Start on one end of the baseboard and continue running the razor blade along the joint.
SIDE NOTE: You might have quarter rounds or shoe molding that need this done too. If you are wondering what a quarter round or shoe mold is Bob Vila has a full article all about them.
If your trim is painted, you most likely have caulk applied in this joint. You need to run the razor blade until it looks like you have broken through the caulk.
SIDE NOTE: If you don’t break through the caulk, it will make removing the trim more difficult because the caulk secures the trim to the wall. You can see what I mean in this tutorial where we apply caulk to a baseboard.
STEP 2: Use the trim puller
Now that the baseboard is finally unglued from the wall, floor or another board, it’s time to use your trim puller. Align the trim puller between the baseboard and drywall (this will be where you just ran your razor blade).

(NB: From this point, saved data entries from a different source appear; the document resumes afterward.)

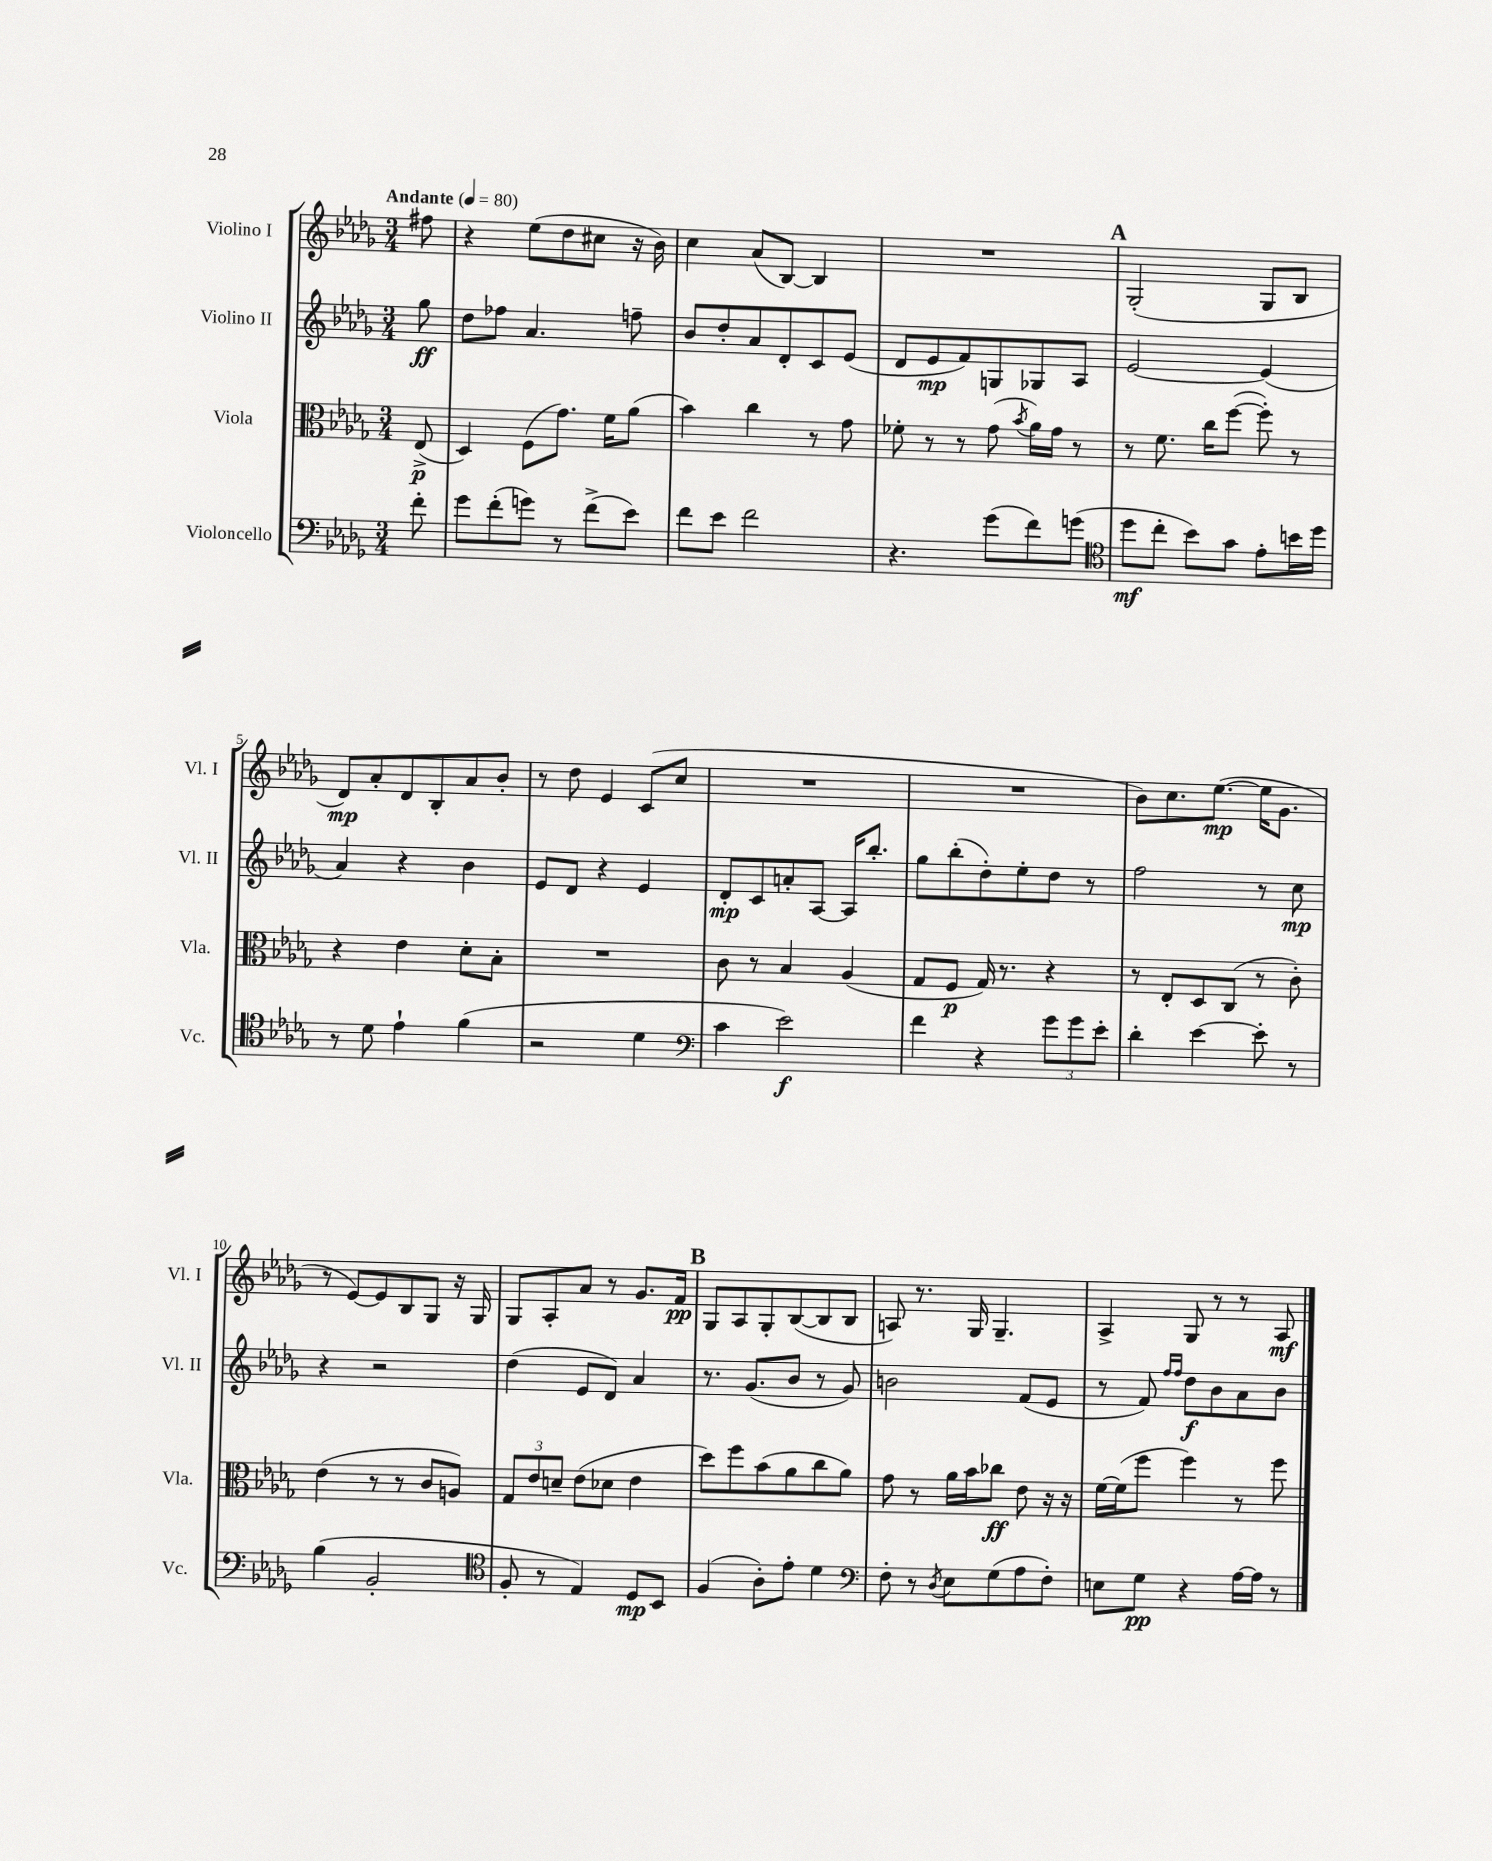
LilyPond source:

<<
\new StaffGroup <<
\new Staff = "s0" \with { instrumentName = "Violino I" shortInstrumentName = "Vl. I" } {
    \clef treble \key des \major \numericTimeSignature \time 3/4 \partial 8 \tempo "Andante" 4 = 80
    fis''8 |
    r4 ees''8( des''8 cis''8 r16 bes'16) |
    c''4 aes'8( bes8~) bes4 |
    R2. |
    \mark \markup { \bold "A" } ges2-.( ges8 bes8 |
    des'8\mp) aes'8-. des'8 bes8-. aes'8 bes'8-. |
    r8 des''8 ees'4 c'8( c''8 |
    R2. |
    R2. |
    bes'8) c''8. ees''8.~\mp( ees''16 ges'8. |
    r8 ees'8~) ees'8 bes8 ges8 r16 ges16 |
    ges8 aes8-. aes'8 r8 ges'8. f'16\pp |
    \mark \markup { \bold "B" } ges8 aes8 ges8-. bes8~( bes8 bes8 |
    a8) r8. ges16 ges4.-- |
    aes4-> ges8 r8 r8 aes8\mf \bar "|." |
}
\new Staff = "s1" \with { instrumentName = "Violino II" shortInstrumentName = "Vl. II" } {
    \clef treble \key des \major \numericTimeSignature \time 3/4 \partial 8
    ges''8\ff |
    des''8 fes''8 aes'4. f''8-- |
    bes'8 des''8-. aes'8 des'8-. c'8 ees'8( |
    des'8 ees'8\mp f'8) g8 ges8 aes8 |
    \mark \markup { \bold "A" } ees'2~ ees'4( |
    aes'4) r4 bes'4 |
    ees'8 des'8 r4 ees'4 |
    des'8-.\mp c'8 a'8-. aes8~ aes16 bes''8.-. |
    ges''8 bes''8-.( des''8-.) ees''8-. des''8 r8 |
    f''2 r8 c''8\mp |
    r4 r2 |
    des''4( ees'8 des'8) aes'4 |
    \mark \markup { \bold "B" } r8. ges'8.( bes'8 r8 ges'8) |
    b'2 f'8( ees'8 |
    r8 f'8) \grace { f''16 f''16 } des''8\f bes'8 aes'8 bes'8 \bar "|." |
}
\new Staff = "s2" \with { instrumentName = "Viola" shortInstrumentName = "Vla." } {
    \clef alto \key des \major \numericTimeSignature \time 3/4 \partial 8
    ees8->\p( |
    des4) f8( ges'8.) f'16 aes'8( |
    bes'4) c''4 r8 ges'8 |
    fes'8-. r8 r8 ges'8( \acciaccatura { bes'8 } aes'16) ges'16 r8 |
    \mark \markup { \bold "A" } r8 f'8. c''16 f''8~( f''8-.) r8 |
    r4 ees'4 des'8-. bes8-. |
    R2. |
    c'8 r8 bes4 aes4( |
    ges8 f8\p ges16) r8. r4 |
    r8 ees8-. des8 c8( r8 c'8-.) |
    ees'4( r8 r8 c'8 a8) |
    \tuplet 3/2 { ges8 ees'8 d'8-- } ees'8( des'8 ees'4 |
    \mark \markup { \bold "B" } des''8) f''8 bes'8( aes'8 c''8 aes'8) |
    ges'8 r8 aes'16 bes'16 ces''8\ff ees'8 r16 r16 |
    f'16~ f'16( f''8 f''4) r8 f''8 \bar "|." |
}
\new Staff = "s3" \with { instrumentName = "Violoncello" shortInstrumentName = "Vc." } {
    \clef bass \key des \major \numericTimeSignature \time 3/4 \partial 8
    f'8-. |
    ges'8 f'8-.( g'8) r8 f'8->( ees'8) |
    f'8 ees'8 f'2 |
    r4. ges'8( f'8) g'8( |
    \mark \markup { \bold "A" } \clef tenor des''8\mf c''8-. bes'8) ges'8 ees'8-. b'16 des''16 |
    r8 des'8 ees'4-! f'4( |
    r2 des'4 |
    \clef bass c'4 ees'2\f) |
    f'4 r4 \tuplet 3/2 { ges'8 ges'8 ees'8-. } |
    des'4-. ees'4~ ees'8-. r8 |
    bes4( bes,2-. |
    \clef tenor f8-. r8 ees4) des8\mp bes,8 |
    \mark \markup { \bold "B" } f4( aes8-.) ees'8-. des'4 |
    \clef bass f8-. r8 \acciaccatura { des8 } ees8 ges8( aes8 f8-.) |
    e8 ges8\pp r4 aes16~ aes16 r8 \bar "|." |
}
>>
>>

SIDE NOTE: If you are using a putty knife, carefully push the knife into the same area and wiggle it back and forth until the board pulls away from the wall. Then, slide the pry bar into the opening, you may need a hammer to tap the pry bar into place.

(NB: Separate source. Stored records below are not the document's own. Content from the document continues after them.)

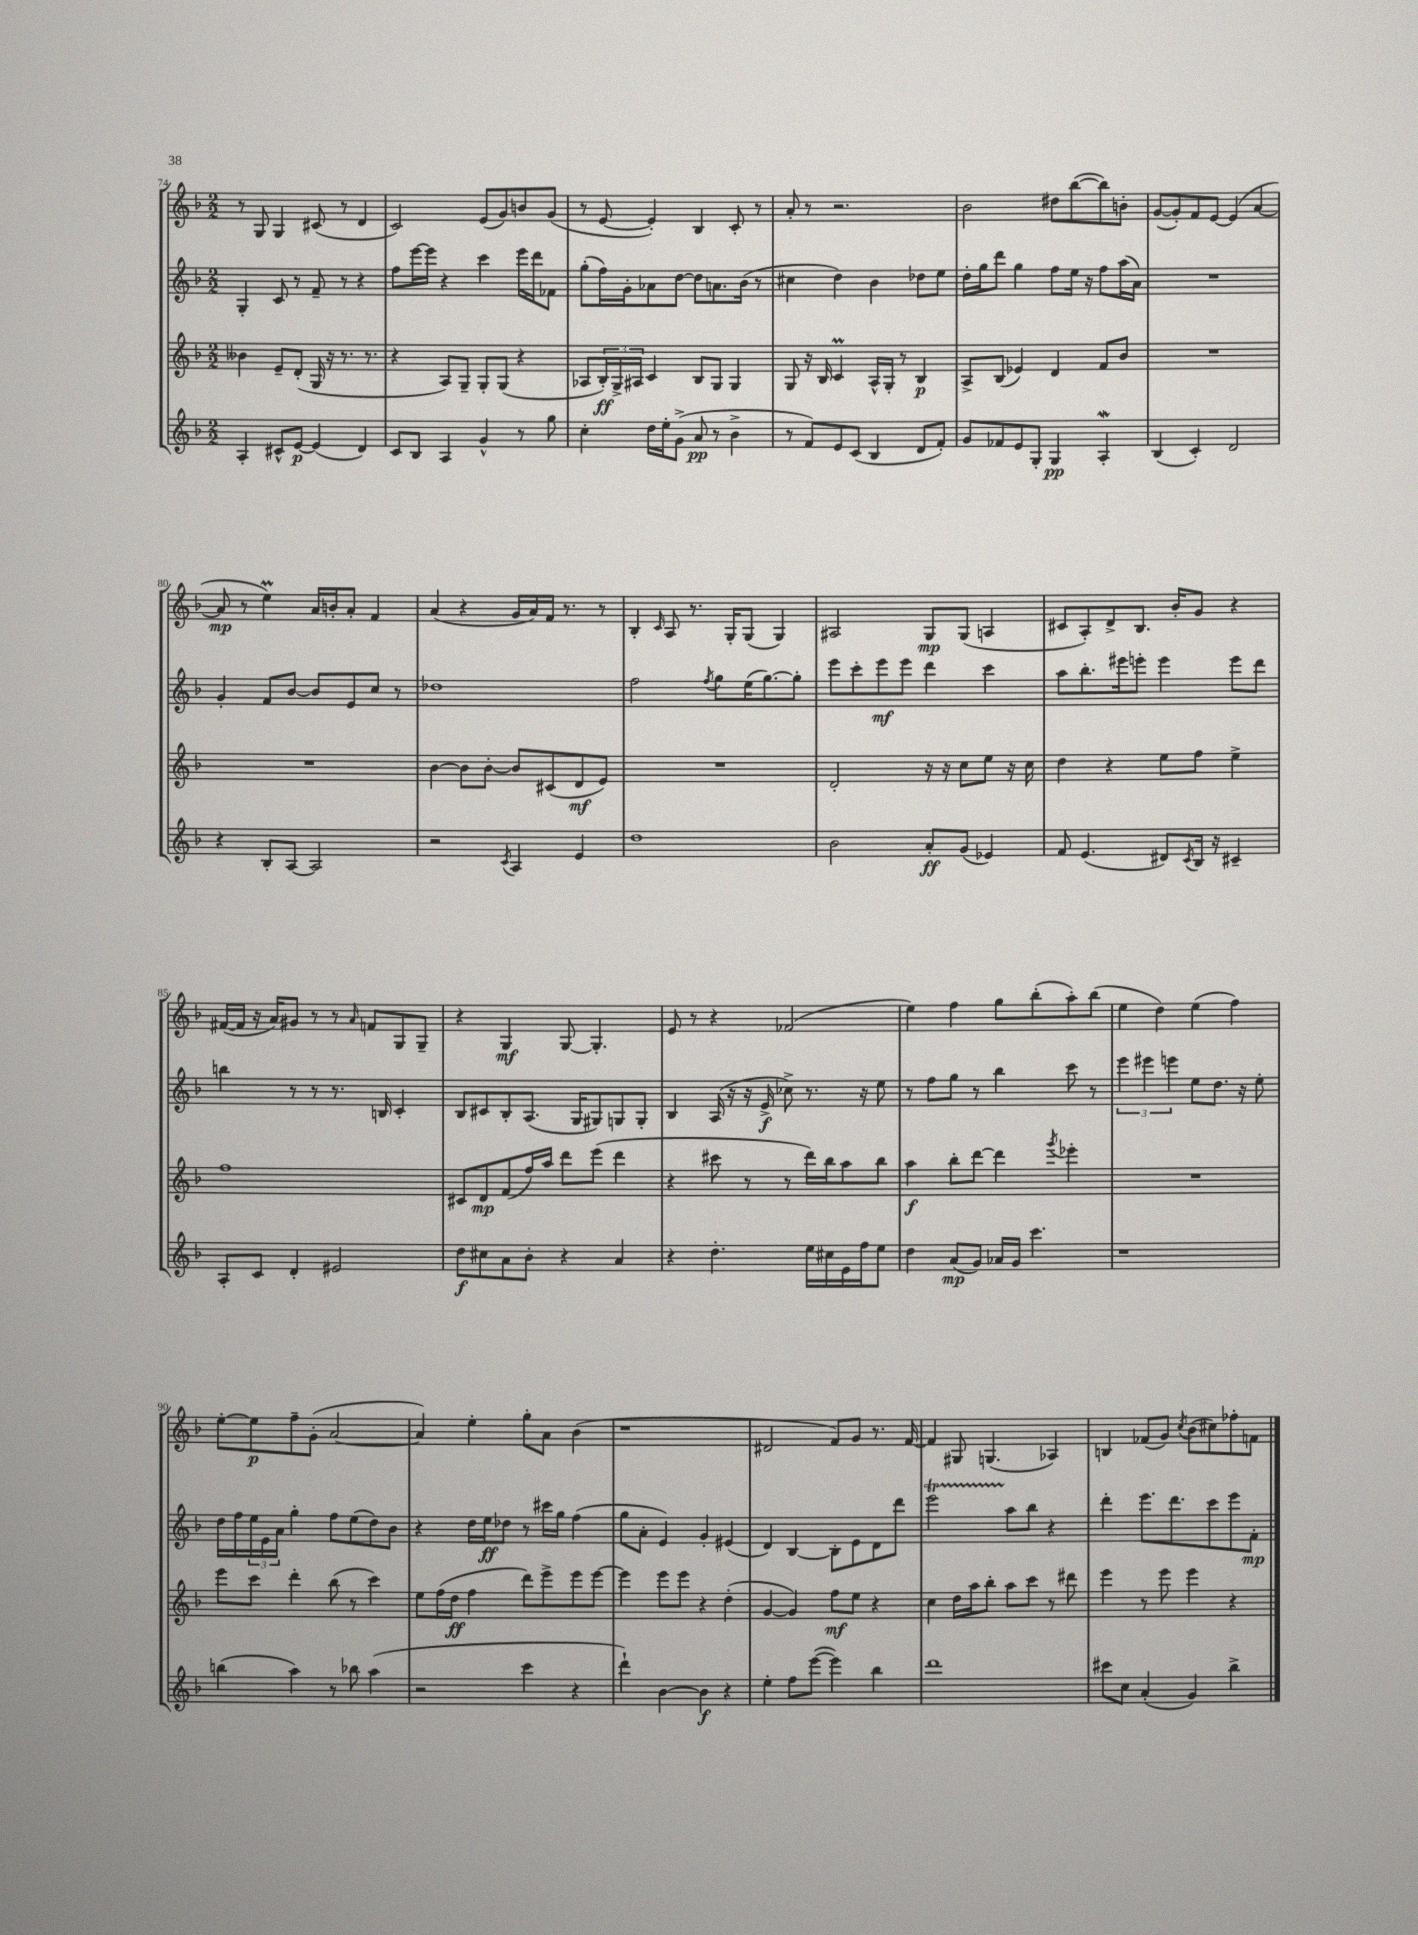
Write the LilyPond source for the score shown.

<<
\new StaffGroup <<
\new Staff = "s0" {
    \clef treble \key f \major \numericTimeSignature \time 2/2
    r8 g8 g4 cis'8( r8 d'4 |
    c'2) e'8( g'8) b'8 g'8( |
    r8 e'8~ e'4-.) bes4 c'8-. r8 |
    a'8-. r8 r2. |
    bes'2 dis''8 bes''8~( bes''8) b'8-. |
    g'8~( g'8-.) f'8 e'8~ e'4( a'4~ |
    a'8\mp r8 e''4\prall) a'16 b'16-. a'8-. f'4 |
    a'4( r4 g'16 a'16) f'16 r8. r8 |
    bes4-. \grace { c'16 } a8 r8. g16-. g8( g4) |
    ais2 g8\mp g8( a4 |
    cis'8 a8-.) d'8-> bes8. bes'16-. g'8 r4 |
    fis'16~( fis'16 r16 a'16) gis'8 r8 r8 \grace { a'16 } f'8 g8 g8-- |
    r4 g4\mf g8~ g4.-. |
    e'8 r8 r4 fes'2( |
    e''4) f''4 g''8 bes''8-.( a''8-.) bes''8( |
    e''4 d''4) e''4( f''4) |
    e''8~-. e''8\p f''8-- g'8-.( a'2~ |
    a'4) e''4-. g''8-. a'8 bes'4( |
    r1 |
    dis'2 f'8) g'8 r8. f'16~ |
    f'4 gis8 g4.( aes4) |
    b4 fes'8( g'8) \acciaccatura { c''8 } bes'8( cis''8) fes''8-. f'8 \bar "|." |
}
\new Staff = "s1" {
    \clef treble \key f \major \numericTimeSignature \time 2/2
    g4-. c'8 r8 f'8-- r8 r4 |
    f''8 e'''16~ e'''16 r4 c'''4 e'''16 d'''16 fes'8 |
    g''8-.( f''16) g'16-. aes'8 d''8~ d''8 a'8. bes'16( r8 |
    cis''4 d''4) bes'4 des''8 e''8 |
    d''16-. g''16 d'''8 g''4 f''8 e''16 r16 f''8 a''16( a'16) |
    R1 |
    g'4-. f'8 bes'8~ bes'8 e'8 c''8 r8 |
    des''1 |
    f''2 \acciaccatura { f''8 } g''8 e''16( g''8.~) g''8-. |
    e'''8 c'''8-. e'''8\mf e'''8 d'''4 c'''4 |
    a''8 bes''8.-. eis'''16 e'''8-. e'''4 e'''8 d'''8 |
    b''4 r8 r8 r8. b16 c'4-. |
    bes8 cis'8 bes8-. a8.( g16 gis8) g8 g8-. |
    bes4 a16( r16 r16 e'16->\f ces''8->) r8. r16 e''8 |
    r8 f''8 g''8 r8 bes''4 c'''8 r8 |
    \tuplet 3/2 { e'''4 eis'''4 e'''4 } e''8 d''8. r16 e''8-. |
    d''16 f''16 \tuplet 3/2 { e''16 e'16 a'16 } g''4-. f''8 e''8( d''8) bes'8 |
    r4 d''16 e''16\ff des''8 r8 cis'''16 g''16 f''4( |
    g''8 a'8-. e'4) g'4-. eis'4( |
    d'4) bes4~ bes8-. e'8 d'8 d'''8 |
    e'''2\startTrillSpan a''8\stopTrillSpan bes''8 r4 |
    d'''4-. e'''8. d'''8. c'''8 e'''8 f'8-.\mp \bar "|." |
}
\new Staff = "s2" {
    \clef treble \key f \major \numericTimeSignature \time 2/2
    beses'4 e'8-- d'8-.( g16 r16 r8. r8. |
    r4 a8) g8-- g8-. g8( r4 |
    aes8 \tuplet 3/2 { bes16-.\ff) g16-> ais16 } c'4 bes8 g8 g4 |
    g8 r16 bes16 c'4\prall a16-^ g16-. r8 bes4\p |
    a8-> bes8( ees'4) d'4 f'8 bes'8 |
    R1 |
    R1 |
    bes'4~ bes'8 bes'8~-. bes'8 cis'8( d'8\mf e'8) |
    R1 |
    d'2-. r16 r16 c''8 e''8 r16 c''16 |
    d''4 r4 e''8 f''8 e''4-> |
    f''1 |
    cis'8 d'8\mp f'8( f''16) a''16 d'''8 e'''8( d'''4 |
    r4 cis'''8 r8 r8 d'''16) bes''16 a''8 bes''8 |
    a''4\f bes''8-. d'''8~ d'''4 \acciaccatura { g'''8 } ees'''4-. |
    R1 |
    e'''8 c'''8 d'''4-. bes''8( r8 c'''4) |
    e''8 f''16( d''16\ff f''4 d'''8) e'''8-> e'''8 e'''8~ |
    e'''4 e'''8 e'''8 r4 d''4-.( |
    g'4~ g'4) f''8\mf e''8 r4 |
    c''4 d''16 a''16 bes''8-. a''8 c'''8 r8 dis'''8 |
    e'''4 r8 e'''8 e'''4 r4 \bar "|." |
}
\new Staff = "s3" {
    \clef treble \key f \major \numericTimeSignature \time 2/2
    a4-. cis'8-^ e'8~\p e'4( d'4) |
    c'8 bes8 a4 g'4-^ r8 g''8 |
    c''4-. d''16 e''16-. g'8->( a'8\pp r8 bes'4-> |
    r8 f'8) e'8 c'8( bes4 d'8 f'8-.) |
    g'8 fes'8 e'8 g8-. g4\pp a4-.\mordent |
    bes4( c'4-.) d'2 |
    r4 bes8-. a8~ a2 |
    r2 \acciaccatura { c'8 } a4 e'4 |
    d''1 |
    bes'2 a'8-.\ff g'8( ees'4) |
    f'8 e'4.( dis'8) \acciaccatura { c'8 } bes16 r16 cis'4-- |
    a8-. c'8 d'4-. eis'2 |
    d''8\f cis''8 a'8 bes'8-. r4 a'4 |
    r4 d''4.-. e''16 cis''16 e'16 f''16 e''8 |
    d''4 a'8\mp( g'8) aes'16 g'16 c'''4. |
    r1 |
    b''4( a''4) r8 bes''8 a''4( |
    r2 c'''4 r4 |
    d'''4-!) bes'4~ bes'4\f r4 |
    e''4-. f''8 e'''8~( e'''4) bes''4 |
    d'''1 |
    cis'''8 c''8 a'4-.( g'4) bes''4-> \bar "|." |
}
>>
>>
\layout { \context { \Score currentBarNumber = #74 } }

Take the hammer and tap the top of the trim puller. This will allow the tool to slide behind the baseboard. Keep tapping until the flat part of the puller is flush with the top of the baseboard.
SIDE NOTE: If you hit a nail or your trim is smaller than the puller, stop hammering and continue to the next part of this step.
Carefully pull the baseboard away from the wall by rotating the tool’s handle to the side.
TIP: The Trim Puller is designed to rotate left or right to remove trim, not up and down, like a pry bar.
Repeat this for the length of the baseboard or trim until the board loosens completely.
Watch for nails protruding from the baseboard. Remove them by hammering them from the back of the board to the front, then pulling the nail out from the front of the board.
Continue the process with the trim puller and hammer until all the baseboards or trim is removed from the area.
Give yourself a pat on the back and prepare for the final step.
STEP 3: Clean up the area
Once you have removed all the baseboards, use the trim puller to check for nails that may still be attached to the wall. If you find a stubborn nail, just hammer it into the wall.
Next, you can either use a putty knife or flat razor blade to slowly scrape the wall where the caulk was previously placed along the trim. This extra step will give you a smooth surface to work with when you’re ready to reinstall the baseboard.
Make sure you remove any residue on the baseboard itself (from the caulk or paint drips).
SIDE NOTE: If you happened to have any damage to your wall, now would be an excellent time to patch it with a drywall compound or spackling paste.
Then sweep the area, and you’re done removing the baseboard.
And that’s how you and your trim puller can remove baseboard without damaging them or the wall!